The other thing that we talked about this week was our why and letter to ourselves on the day we decide to quit. I am looking for my original letter so that I can post it here but have not yet found it in all my many moving boxes! As for my why well I suppose that is fairly simple:
I want to like what I see when I look in the mirror but more importantly than all of that I want to be healthy, feel healthy and have energy. I often find that there are things I really want to try or learn but then the thought of getting up and actually doing it makes me tired. Yes I am lazy and Yes I procrastinate but I believe that a lot of that is because I simply run out of energy so quickly it seems pointless to try. My why is that I want to get out in the world and live!  It is all for me and no one else, because no matter what we do in life there will be someone that does not like you or agree with your choices.
I think that is where I will leave you this week. If you have never looked into Weight Watchers or feel like it is too hard, I encourage you to give it a try. Plus you can always check out a meeting for free and nothing is better than free :)

February 10, 2016

Weight Watcher Wednesday!!!


So sorry I missed last Wednesday’s post.
Last Week when I weighed in I had lost another 3lbs for a total loss of 6.8lbs. This meant I was back down (exactly) to my originally beginning weight from years ago. The meeting was about finding your focus. They have a new thing going for the next 9 weeks where we choose one specific thing to focus on for the week. After 3 weeks we get what I feel should be deemed Weight Watcher Wage, yes I like the triple W thing. Anyway it is money to spend at Weight Watchers. Of course getting rewarded for making it to meeting is awesome but I really like the idea of focusing on one small thing at a time. They broke it down into three main categories to start and from there we have to narrow it down to one thing. The three categories are Food, Fitness & Feeling good. For the first week I decided to focus on food, specifically on tracking everything I eat.
This week I only lost 1.4lbs loss :( Still that brings my total loss to 8.2lbs! I picked to focus on food again this week and am trying to add more fruit to my days. I am doing fairly well with it. I truly love fruit and quite a few veggies as well but for some reason I never think of them when I want a snack. I am hoping very much to change this frame of thought. I think one issue I find I have is that fruit goes bad and I hate the grocery store. I try hard to only go once every couple of weeks. Not at all conducive to fruit and veggies. I shall simply have to decide what is more important to me, my weight and health or avoiding the grocery store!
This past week was my 4th weigh-in and that means I get a key chain. To some it may be silly but one of the other things I love about WW is that they give you these little charms when you reach different milestones. The first thing you get is a key chain to put the charms on. It is nothing fancy but I will post a picture for you next week. Unfortunately I was unable to stay for the meeting this week so I did not get it yet. I will though, I will.
In the meantime I thought I would share my before photo from the last time I did WW. Forgive the mismatch swim were but it was a good “outfit” to show my body in. I still need to get my new before photo done but dread it because I DO NOT like how I look currently. I have zero desire to be super model skinny or anything like that but I do want to be less bumpy and wobbly. Some days I feel like a weeble, you know “weebles wobble but they don’t fall down”.  Perhaps more importantly I do not like how I feel!!!

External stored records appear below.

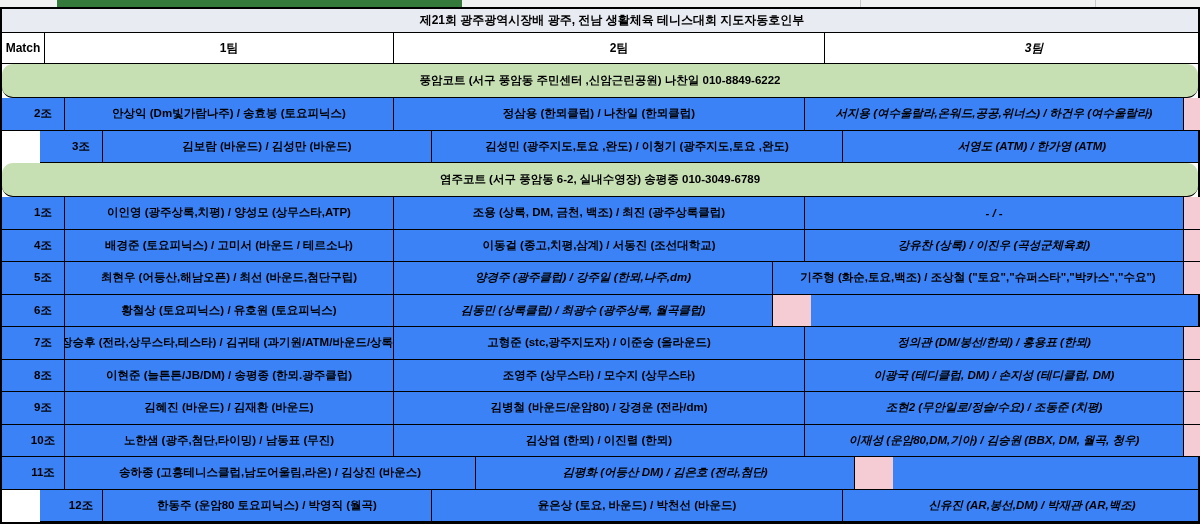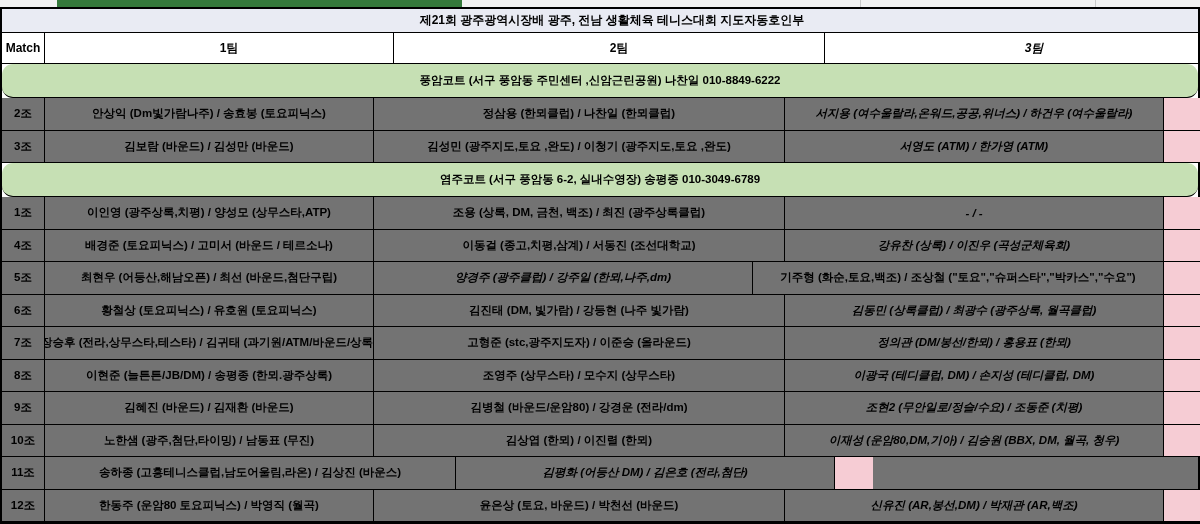--- a/index.html
+++ b/index.html
@@ -8,33 +8,33 @@
 
   
   .topstrip{position:relative;width:1200px;height:7px;background:#f1f1f1;}
   .green-seg{position:absolute;left:57px;top:0;width:405px;height:7px;background:#35793b;}
   .vline{position:absolute;top:0;width:1px;height:7px;background:#c9c9c9;}
   .v1{left:860px;} .v2{left:1095px;}
 
   
   .table{box-sizing:border-box;width:1200px;border:2px solid #000;background:#fff;}
   .row{display:flex;box-sizing:border-box;border-bottom:1px solid #000;align-items:stretch;}
-  .row:last-child{border-bottom:none;}
+  .row:last-child{border-bottom:none;margin-left:38px;}
   .section .rows .row:last-child{border-bottom:1px solid #000;}
   .cell{box-sizing:border-box;border-right:1px solid #000;display:flex;align-items:center;justify-content:center;
         text-align:center;font-weight:700;color:#000;overflow:hidden;white-space:nowrap;}
   .cell:last-child{border-right:none;}
 
   .title-row{height:24px;background:#e9ebf3;}
   .title-row .cell{width:100%;font-size:12px;border-right:none;padding-left:24px;}
 
   .header-row{height:31px;background:#fff;font-size:12px;gap:20px;}
   .section-row{height:34px;background:#c6e0b4;border-radius:11px;}
   .section-row .cell{width:100%;font-size:11.5px;border-right:none;}
-  .data-row{height:32.5px;font-size:11.5px;background:#737373;}
+  .data-row{height:32.5px;font-size:11.5px;background:#3b82f6;padding-left:20px;}
 
   .c-match{width:43px;flex:none;}
   .c-t1{width:329px;flex:none;}
   .c-t2{width:411px;flex:none;}
   .c-t3{width:379px;flex:none;font-style:italic;}
   .c-court{width:38px;flex:none;}
   .court-pink{background:#f6ccd4;}
 </style>
 </head>
 <body>
@@ -110,36 +110,35 @@
     <div class="cell c-match">5조</div>
     <div class="cell c-t1">최현우 (어등산,해남오픈) / 최선 (바운드,첨단구립)</div>
     <div class="cell c-t3">양경주 (광주클럽) / 강주일 (한뫼,나주,dm)</div>
     <div class="cell c-t2">기주형 (화순,토요,백조) / 조상철 ("토요","슈퍼스타","박카스","수요")</div>
     <div class="cell c-court court-pink"></div>
   </div>
 
   <div class="row data-row">
     <div class="cell c-match">6조</div>
     <div class="cell c-t1">황철상 (토요피닉스) / 유호원 (토요피닉스)</div>
-    <div class="cell c-t2">김진태 (DM, 빛가람) / 강등현 (나주 빛가람)</div>
     <div class="cell c-t3">김동민 (상록클럽) / 최광수 (광주상록, 월곡클럽)</div>
     <div class="cell c-court court-pink"></div>
   </div>
 
   <div class="row data-row">
     <div class="cell c-match">7조</div>
     <div class="cell c-t1">장승후 (전라,상무스타,테스타) / 김귀태 (과기원/ATM/바운드/상록)</div>
     <div class="cell c-t2">고형준 (stc,광주지도자) / 이준승 (올라운드)</div>
     <div class="cell c-t3">정의관 (DM/봉선/한뫼) / 홍용표 (한뫼)</div>
     <div class="cell c-court court-pink"></div>
   </div>
 
   <div class="row data-row">
     <div class="cell c-match">8조</div>
-    <div class="cell c-t1">이현준 (늘튼튼/JB/DM) / 송평종 (한뫼.광주상록)</div>
+    <div class="cell c-t1">이현준 (늘튼튼/JB/DM) / 송평종 (한뫼.광주클럽)</div>
     <div class="cell c-t2">조영주 (상무스타) / 모수지 (상무스타)</div>
     <div class="cell c-t3">이광국 (테디클럽, DM) / 손지성 (테디클럽, DM)</div>
     <div class="cell c-court court-pink"></div>
   </div>
 
   <div class="row data-row">
     <div class="cell c-match">9조</div>
     <div class="cell c-t1">김혜진 (바운드) / 김재환 (바운드)</div>
     <div class="cell c-t2">김병철 (바운드/운암80) / 강경운 (전라/dm)</div>
     <div class="cell c-t3">조현2 (무안일로/정슬/수요) / 조동준 (치평)</div>

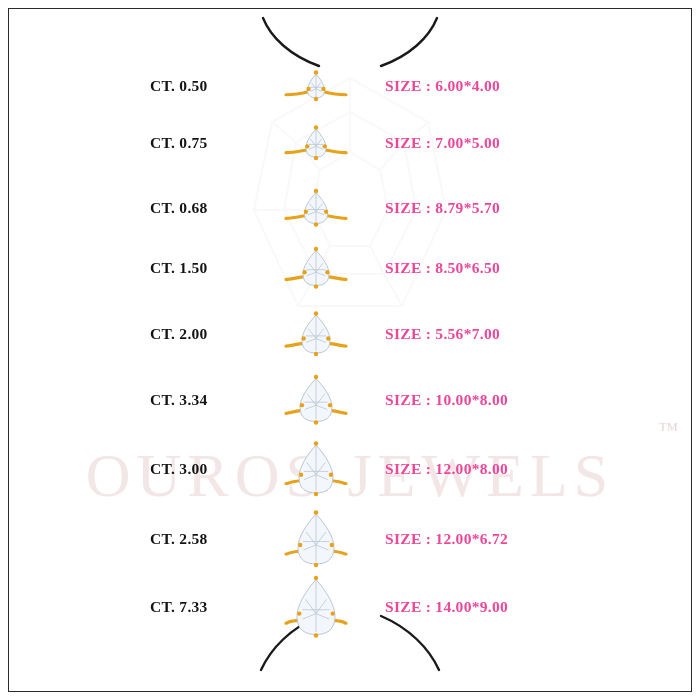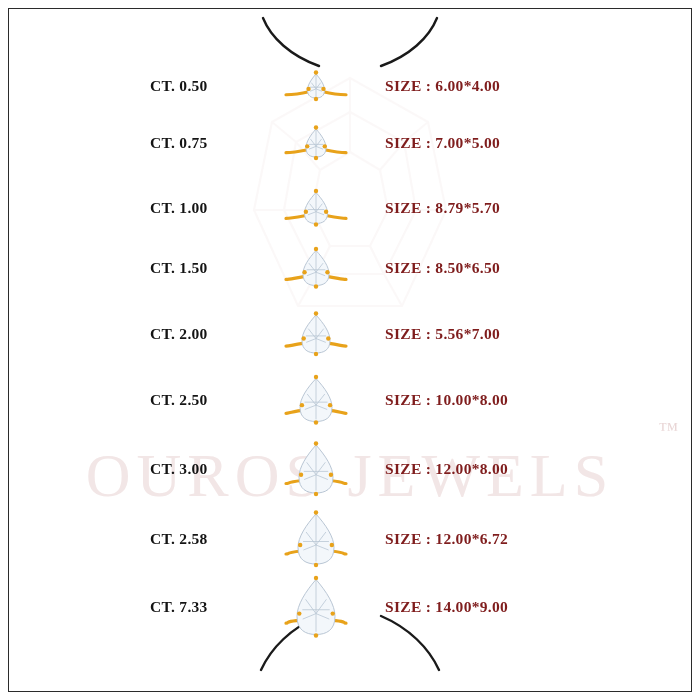--- a/index.html
+++ b/index.html
@@ -95,21 +95,21 @@
     transform: translateY(-50%);
     white-space: nowrap;
   }
   .size-label {
     position: absolute;
     left: 385px;
     width: 260px;
     text-align: left;
     font-size: 15.5px;
     font-weight: bold;
-    color: #7f1d1d;
+    color: #ec4899;
     letter-spacing: 0.3px;
     transform: translateY(-50%);
     white-space: nowrap;
   }
   .ring-wrap {
     position: absolute;
     left: 268px;
     width: 96px;
     transform: translateY(-50%);
     display: flex;
@@ -195,21 +195,21 @@
             <line x1="55" y1="31.16" x2="48" y2="28.36" stroke="#b9c6d4" stroke-width="0.8"></line>
             <circle cx="48" cy="9.5" r="2.2" fill="#e8a21a"></circle>
             <circle cx="39.2" cy="28.36" r="2.2" fill="#e8a21a"></circle>
             <circle cx="56.8" cy="28.36" r="2.2" fill="#e8a21a"></circle>
             <circle cx="48" cy="40" r="2.2" fill="#e8a21a"></circle>
           </svg>
         </div>
         <div class="size-label">SIZE : 7.00*5.00</div>
       </div>
       <div class="row" style="top: 208px;">
-        <div class="ct-label">CT. 1.00</div>
+        <div class="ct-label">CT. 0.68</div>
         <div class="ring-wrap">
           <svg width="96" height="51" viewBox="0 0 96 51">
             <path d="M38.34 32.94 C 27.3 34.94, 22 35.94, 18 35.94" fill="none" stroke="#e8a21a" stroke-width="3.2" stroke-linecap="round"></path>
             <path d="M57.66 32.94 C 68.7 34.94, 74 35.94, 78 35.94" fill="none" stroke="#e8a21a" stroke-width="3.2" stroke-linecap="round"></path>
             <path d="M 48 10 C 54.325 16.82, 59.5 24.259999999999998, 59.5 30.77 C 59.5 38.519999999999996, 54.325 41, 48 41 C 41.675 41, 36.5 38.519999999999996, 36.5 30.77 C 36.5 24.259999999999998, 41.675 16.82, 48 10 Z" fill="#f3f7fb" stroke="#b9c6d4" stroke-width="1"></path>
             <line x1="48" y1="10" x2="48" y2="39.45" stroke="#b9c6d4" stroke-width="0.8"></line>
             <line x1="39.72" y1="27.05" x2="56.28" y2="27.05" stroke="#b9c6d4" stroke-width="0.8"></line>
             <line x1="41.675" y1="21.16" x2="48" y2="29.22" stroke="#b9c6d4" stroke-width="0.8"></line>
             <line x1="54.325" y1="21.16" x2="48" y2="29.22" stroke="#b9c6d4" stroke-width="0.8"></line>
             <line x1="39.95" y1="32.32" x2="48" y2="29.22" stroke="#b9c6d4" stroke-width="0.8"></line>
@@ -258,21 +258,21 @@
             <line x1="57.8" y1="37.36" x2="48" y2="33.56" stroke="#b9c6d4" stroke-width="0.8"></line>
             <circle cx="48" cy="8.5" r="2.2" fill="#e8a21a"></circle>
             <circle cx="35.68" cy="33.56" r="2.2" fill="#e8a21a"></circle>
             <circle cx="60.32" cy="33.56" r="2.2" fill="#e8a21a"></circle>
             <circle cx="48" cy="49" r="2.2" fill="#e8a21a"></circle>
           </svg>
         </div>
         <div class="size-label">SIZE : 5.56*7.00</div>
       </div>
       <div class="row" style="top: 400px;">
-        <div class="ct-label">CT. 2.50</div>
+        <div class="ct-label">CT. 3.34</div>
         <div class="ring-wrap">
           <svg width="96" height="63" viewBox="0 0 96 63">
             <path d="M34.56 41.82 C 19.2 43.82, 22 44.82, 18 44.82" fill="none" stroke="#e8a21a" stroke-width="3.2" stroke-linecap="round"></path>
             <path d="M61.44 41.82 C 76.8 43.82, 74 44.82, 78 44.82" fill="none" stroke="#e8a21a" stroke-width="3.2" stroke-linecap="round"></path>
             <path d="M 48 10 C 56.8 19.46, 64 29.78, 64 38.81 C 64 49.56, 56.8 53, 48 53 C 39.2 53, 32 49.56, 32 38.81 C 32 29.78, 39.2 19.46, 48 10 Z" fill="#f3f7fb" stroke="#b9c6d4" stroke-width="1"></path>
             <line x1="48" y1="10" x2="48" y2="50.85" stroke="#b9c6d4" stroke-width="0.8"></line>
             <line x1="36.480000000000004" y1="33.650000000000006" x2="59.519999999999996" y2="33.650000000000006" stroke="#b9c6d4" stroke-width="0.8"></line>
             <line x1="39.2" y1="25.479999999999997" x2="48" y2="36.66" stroke="#b9c6d4" stroke-width="0.8"></line>
             <line x1="56.8" y1="25.479999999999997" x2="48" y2="36.66" stroke="#b9c6d4" stroke-width="0.8"></line>
             <line x1="36.8" y1="40.959999999999994" x2="48" y2="36.66" stroke="#b9c6d4" stroke-width="0.8"></line>

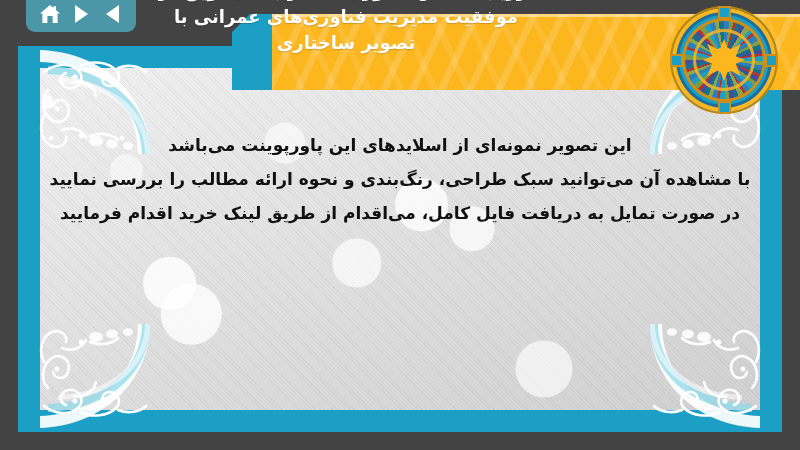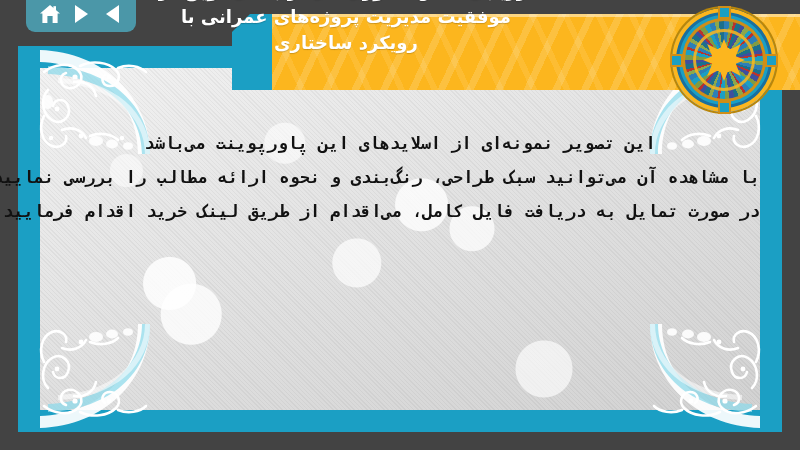--- a/index.html
+++ b/index.html
@@ -243,21 +243,20 @@
     left: 40px;
     right: 40px;
     top: 128px;
     z-index: 25;
     direction: rtl;
     text-align: center;
     color: #111111;
     font-size: 17px;
     line-height: 34px;
     font-weight: 700;
-    font-family: Liberation Mono, monospace;
   }
   #body-text .ln { white-space: nowrap; }
 
   
   #bottom-strip {
     position: absolute;
     left: 0; right: 0; bottom: 0;
     height: 18px;
     background: #434343;
     z-index: 5;
@@ -401,22 +400,22 @@
   </div>
 
   <div id="title-band-teal"></div>
   <div id="title-band-gold">
     <div class="chev"></div>
     <div class="toprule"></div>
   </div>
 
   <div id="title-text">
     <div>ارزیابی نقش فناوری‌های ارتباطی نوین در</div>
-    <div>موفقیت مدیریت پروژه‌های عمرانی با</div>
-    <div>رویکرد ساختاری</div>
+    <div>موفقیت مدیریت فناوری‌های عمرانی با</div>
+    <div>تصویر ساختاری</div>
   </div>
 
   <div id="medallion">
     <div class="hub"></div>
     <div class="star"></div>
     <div class="med-knob knob-t"></div>
     <div class="med-knob knob-b"></div>
     <div class="med-knob knob-l"></div>
     <div class="med-knob knob-r"></div>
   </div>

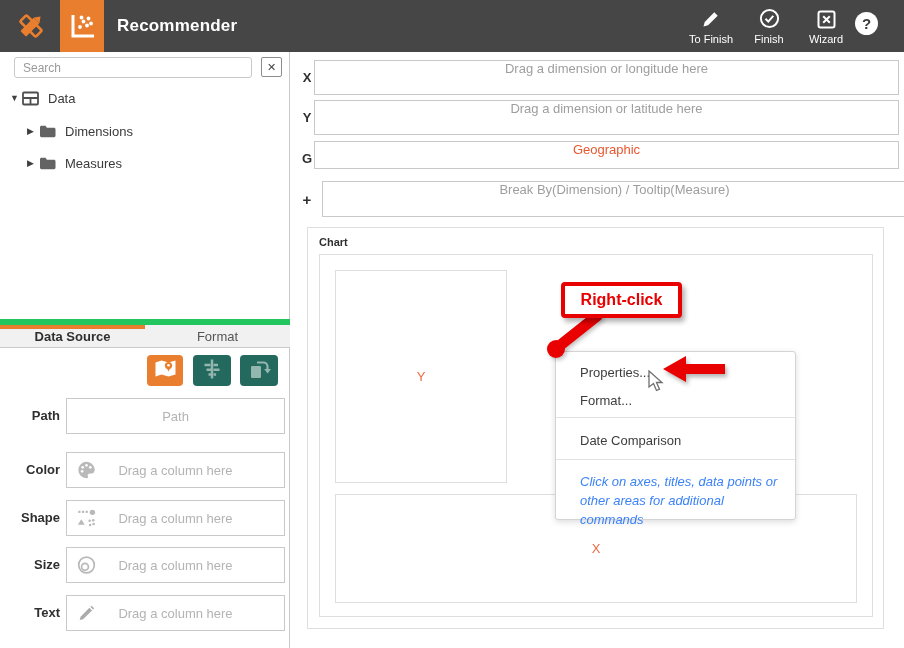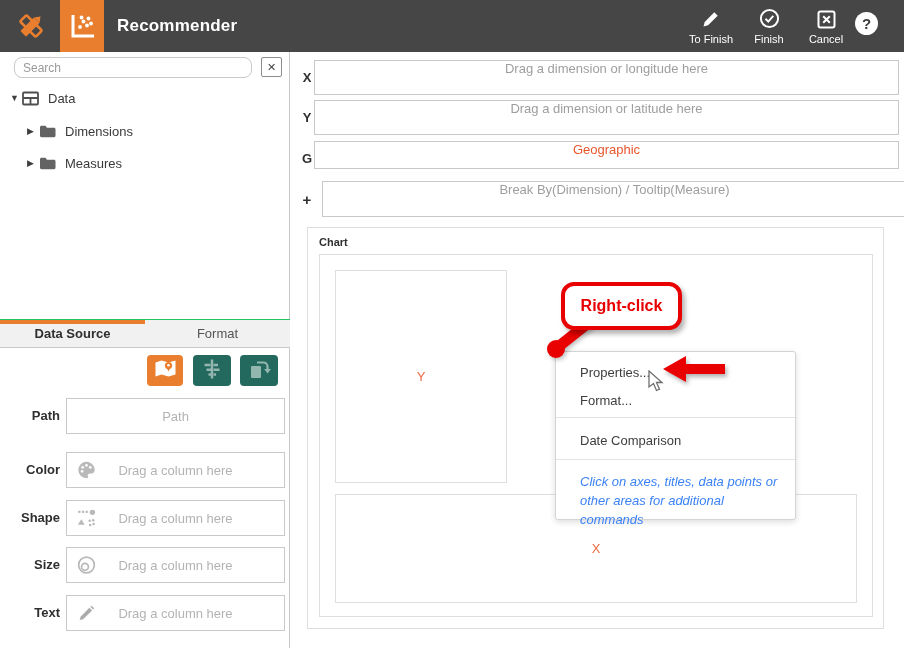--- a/index.html
+++ b/index.html
@@ -17,33 +17,33 @@
   .hd-action{top:7px;text-align:center;color:#fff;cursor:default;}
   .hd-action .ic{height:22px;display:flex;align-items:flex-end;justify-content:center;}
   .hd-action .lb{font-size:11px;margin-top:4px;white-space:nowrap;}
   #act-wizard{left:680px;width:62px;}
   #act-finish{left:746px;width:46px;}
   #act-cancel{left:802px;width:48px;}
   #help{left:855px;top:12px;width:23px;height:23px;border-radius:50%;background:#fff;color:#3c3c3c;
         font-weight:bold;font-size:15px;display:flex;align-items:center;justify-content:center;}
   
   #sidebar{left:0;top:52px;width:290px;height:596px;background:#fff;border-right:1px solid #c9c9c9;box-sizing:border-box;}
-  #search{left:14px;top:57px;width:238px;height:21px;box-sizing:border-box;border:1px solid #c9c9c9;border-radius:8px;
+  #search{left:14px;top:57px;width:238px;height:21px;box-sizing:border-box;border:1px solid #c9c9c9;border-radius:3px;
           font-size:12px;padding:9px 8px;color:#333;outline:none;font-family:"Liberation Sans",sans-serif;}
   #search::placeholder{color:#9a9a9a;}
   #clear-btn{left:261px;top:57px;width:21px;height:20px;box-sizing:border-box;border:1px solid #8d8d8d;border-radius:2px;
              display:flex;align-items:center;justify-content:center;font-size:11px;color:#444;background:#fff;}
   .tree-row{height:20px;display:flex;align-items:center;color:#3a3a3a;font-size:13px;}
   .caret{font-size:9px;color:#3f3f3f;width:12px;display:inline-block;}
   .tree-ic{display:inline-flex;margin-right:9px;}
   #tree-data{left:10px;top:88px;}
   #tree-dims{left:27px;top:121px;}
   #tree-meas{left:27px;top:153px;}
   #tabbar{left:0;top:319px;width:290px;height:29px;background:#f1f1f1;border-bottom:1px solid #c9c9c9;
-          border-top:1px solid #22c55e;box-sizing:border-box;display:flex;}
+          border-top:6px solid #22c55e;box-sizing:border-box;display:flex;}
   .tab{flex:1;display:flex;align-items:center;justify-content:center;font-size:13px;color:#555;}
   .tab.active{box-shadow:inset 0 4px 0 #e87e2e;font-weight:bold;color:#2f2f2f;}
   .type-btn{top:355px;height:31px;border-radius:4px;display:flex;align-items:center;justify-content:center;}
   #btn-map{left:147px;width:36px;background:#e87e2e;}
   #btn-fields{left:193px;width:38px;background:#23695e;}
   #btn-rotate{left:240px;width:38px;background:#23695e;}
   .fld-label{left:0;width:60px;text-align:right;font-size:13px;font-weight:bold;color:#2f2f2f;}
   .fld-box{left:66px;width:219px;height:36px;box-sizing:border-box;border:1px solid #c9c9c9;
            display:flex;align-items:center;justify-content:center;background:#fff;}
   .fld-ph{color:#b3b3b3;font-size:13px;}
@@ -67,22 +67,22 @@
   .ctx-item{position:absolute;left:24px;height:26px;line-height:26px;font-size:13px;color:#3d3d3d;}
   #ctx-props{top:8px;}
   #ctx-format{top:36px;}
   #ctx-date{top:76px;}
   .ctx-div{position:absolute;left:0;width:100%;border-top:1px solid #e2e2e2;}
   #ctx-div1{top:65px;}
   #ctx-div2{top:107px;}
   #ctx-hint{position:absolute;left:24px;top:120px;width:200px;font-size:13px;line-height:19px;
             font-style:italic;color:#3b82f6;}
   
-  #callout{left:561px;top:282px;width:121px;height:48px;box-sizing:border-box;background:#fff;
-           border:4px solid #e90000;border-radius:13px;display:flex;align-items:center;justify-content:center;
+  #callout{left:561px;top:282px;width:121px;height:36px;box-sizing:border-box;background:#fff;
+           border:4px solid #e90000;border-radius:4px;display:flex;align-items:center;justify-content:center;
            font-size:16px;font-weight:bold;color:#e90000;z-index:10;box-shadow:3px 4px 5px rgba(0,0,0,.3);}
   #tail{left:540px;top:295px;z-index:9;filter:drop-shadow(2px 2px 2px rgba(0,0,0,.25));}
   #red-arrow{left:663px;top:354px;z-index:10;filter:drop-shadow(2px 3px 2px rgba(0,0,0,.3));}
   #cursor{left:648px;top:370px;z-index:11;}
 </style>
 </head>
 <body>
 
 <div id="header" class="abs">
   <span id="logo" class="abs">
@@ -126,21 +126,21 @@
     </span>
     <div class="lb">Finish</div>
   </div>
   <div id="act-cancel" class="abs hd-action">
     <span class="ic">
       <svg width="19" height="19" viewBox="0 0 19 19">
         <rect x="1.5" y="1.5" width="16" height="16" rx="2" fill="none" stroke="#fff" stroke-width="2"></rect>
         <path d="M6.2 6.2l6.6 6.6M12.8 6.2l-6.6 6.6" stroke="#fff" stroke-width="2"></path>
       </svg>
     </span>
-    <div class="lb">Cancel</div>
+    <div class="lb">Wizard</div>
   </div>
   <div id="help" class="abs">?</div>
 </div>
 
 <div id="sidebar" class="abs"></div>
 
 <input id="search" class="abs" placeholder="Search" style="">
 <div id="clear-btn" class="abs">
   <span>✕</span>
 </div>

I found out recently from the doctor that I am pre-diabetic and now I have to take Metformin, a medication to help prevent diabetes. This is a scary thought for me because in all my time being overweight my bloodwork as always come back 100% healthy. Guess I re-joined WW just in time. My heels also hurt a lot these days and I believe that is from the weight as well as the high AC1 blood test. Wish me luck! I am trying to make the changes needed to get me healthy and happy.